__Excerpted text__.
▽

From: Daniel Lezcano <dlezcano@fr.ibm.com>
The veth module has been modified to be managed from userspace via ioctl.
The temporary /proc/veth_ctl interface has been removed.
Refcounting has been added on the module.
Misc dev is used to register the module.
Mac address is now assigned via ifconfig <interface> hw ether <hwaddr> in
both child and parent namespace.
Usage:
. load veth module
. retrieve in /proc/misc minor number
. mknod /dev/net/veth c 10 <minor>
. unshare with bind_ns in order to assign an identifier
. from the parent namespace use the vethctl program below to add/delete
. (add) vethctl -I <nsid> -v <parent_ifname> -i <child_ifname> -a
. (delete) vethctl -v <parent_ifname> -d
. assign mac address in the child namespace
. assign mac address in the parent namespace
vethctl.c:
#include <stdio.h>
#include <string.h>
#include <stdlib.h>
#include <unistd.h>
#include <sys/ioctl.h>
#include <sys/types.h>
#include <sys/stat.h>
#include <fcntl.h>
#include <net/if.h>
#define VETH_IOC_MAGIC 0x1234
#define VETH_IOC_ADD _IOW(VETH_IOC_MAGIC, 0x1, struct veth_ioc_pair*)
#define VETH_IOC_DEL _IOW(VETH_IOC_MAGIC, 0x2, struct veth_ioc_pair*)
const char *vethname = "/dev/net/veth";
struct veth_ioc_pair {
char parent[IFNAMSIZ];
char child[IFNAMSIZ];
int id;
};
static void usage(const char *name)
{
printf("usage: %s [-h] [-I id] [-i <ifname>] [-v ifname] [-ad]\n", name);
printf("\n");
printf(" -h this message\n");
printf("\n");
printf(" -I <id> add pass-through device to nsproxy <id>\n");
printf(" -v parent interface name\n");
printf(" -i child interface name\n");
printf(" -a add the interface\n");
printf(" -d delete the interface\n");
printf("\n");
printf("(C) Copyright IBM Corp. 2007\n");
printf("\n");
exit(1);
}
int main(int argc, char* argv[])

△

__What is being asked__. Transcribe the veth patch text word for word, starting at the words "From: Daniel Lezcano" and ending after "register the module.". The data that comes next isn't needed.

__Dataset excerpt__.

▽

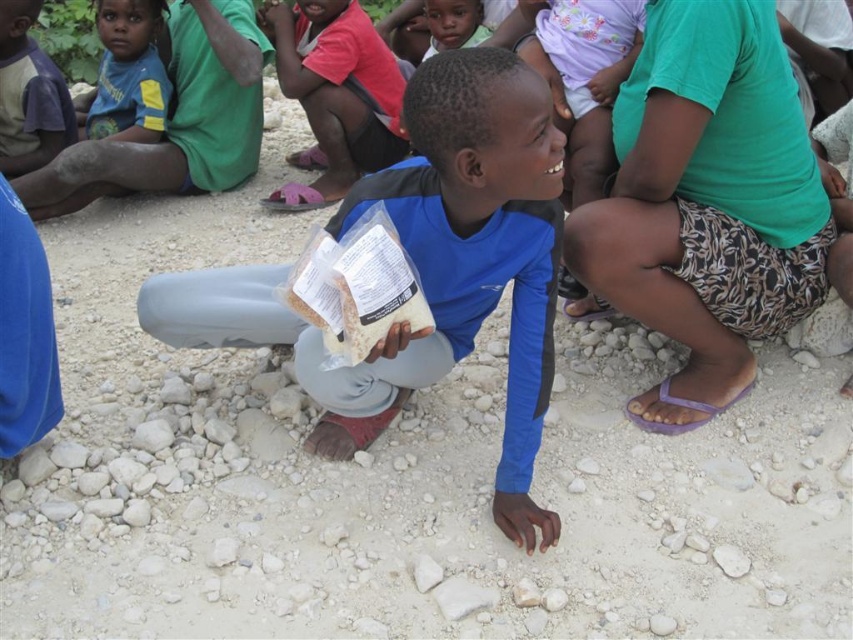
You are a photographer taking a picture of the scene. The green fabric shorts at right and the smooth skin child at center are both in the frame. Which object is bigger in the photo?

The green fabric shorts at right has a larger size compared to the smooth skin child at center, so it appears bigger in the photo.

△

__Your response__.
From: Daniel Lezcano <dlezcano@fr.ibm.com>
The veth module has been modified to be managed from userspace via ioctl.
The temporary /proc/veth_ctl interface has been removed.
Refcounting has been added on the module.
Misc dev is used to register the module.